§ **What the task requires**
All lines from the one containing "Camera spec: lens" to the end of the entries below should be output exactly as they appear. No other lines should be output.

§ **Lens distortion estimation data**

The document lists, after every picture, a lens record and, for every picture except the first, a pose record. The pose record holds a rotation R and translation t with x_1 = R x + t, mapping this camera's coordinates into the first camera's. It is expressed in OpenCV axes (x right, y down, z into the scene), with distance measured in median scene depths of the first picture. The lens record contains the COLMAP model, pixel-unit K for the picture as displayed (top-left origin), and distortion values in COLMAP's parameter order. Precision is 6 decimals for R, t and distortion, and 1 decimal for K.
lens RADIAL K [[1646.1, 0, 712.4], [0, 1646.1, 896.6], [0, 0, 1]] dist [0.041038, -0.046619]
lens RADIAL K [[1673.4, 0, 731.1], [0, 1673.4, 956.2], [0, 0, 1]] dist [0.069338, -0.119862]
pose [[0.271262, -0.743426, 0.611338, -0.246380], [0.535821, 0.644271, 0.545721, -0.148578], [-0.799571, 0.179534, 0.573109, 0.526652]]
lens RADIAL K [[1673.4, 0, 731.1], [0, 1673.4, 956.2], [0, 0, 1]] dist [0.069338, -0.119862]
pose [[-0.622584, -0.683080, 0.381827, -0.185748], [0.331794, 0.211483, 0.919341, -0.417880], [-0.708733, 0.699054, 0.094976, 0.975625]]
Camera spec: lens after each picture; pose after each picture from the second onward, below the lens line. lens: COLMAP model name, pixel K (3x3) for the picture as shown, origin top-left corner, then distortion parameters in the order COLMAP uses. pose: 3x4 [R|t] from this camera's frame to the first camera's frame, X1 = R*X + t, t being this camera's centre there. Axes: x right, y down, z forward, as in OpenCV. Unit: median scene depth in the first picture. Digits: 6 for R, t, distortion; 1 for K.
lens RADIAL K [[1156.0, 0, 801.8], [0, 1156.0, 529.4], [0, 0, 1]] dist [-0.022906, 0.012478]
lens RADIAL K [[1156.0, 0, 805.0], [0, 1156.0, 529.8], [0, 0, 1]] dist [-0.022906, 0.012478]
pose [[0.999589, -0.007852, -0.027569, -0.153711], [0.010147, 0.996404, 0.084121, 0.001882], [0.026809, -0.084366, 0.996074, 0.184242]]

§ **Solution for this problem**
Camera spec: lens after each picture; pose after each picture from the second onward, below the lens line. lens: COLMAP model name, pixel K (3x3) for the picture as shown, origin top-left corner, then distortion parameters in the order COLMAP uses. pose: 3x4 [R|t] from this camera's frame to the first camera's frame, X1 = R*X + t, t being this camera's centre there. Axes: x right, y down, z forward, as in OpenCV. Unit: median scene depth in the first picture. Digits: 6 for R, t, distortion; 1 for K.
lens RADIAL K [[1156.0, 0, 801.8], [0, 1156.0, 529.4], [0, 0, 1]] dist [-0.022906, 0.012478]
lens RADIAL K [[1156.0, 0, 805.0], [0, 1156.0, 529.8], [0, 0, 1]] dist [-0.022906, 0.012478]
pose [[0.999589, -0.007852, -0.027569, -0.153711], [0.010147, 0.996404, 0.084121, 0.001882], [0.026809, -0.084366, 0.996074, 0.184242]]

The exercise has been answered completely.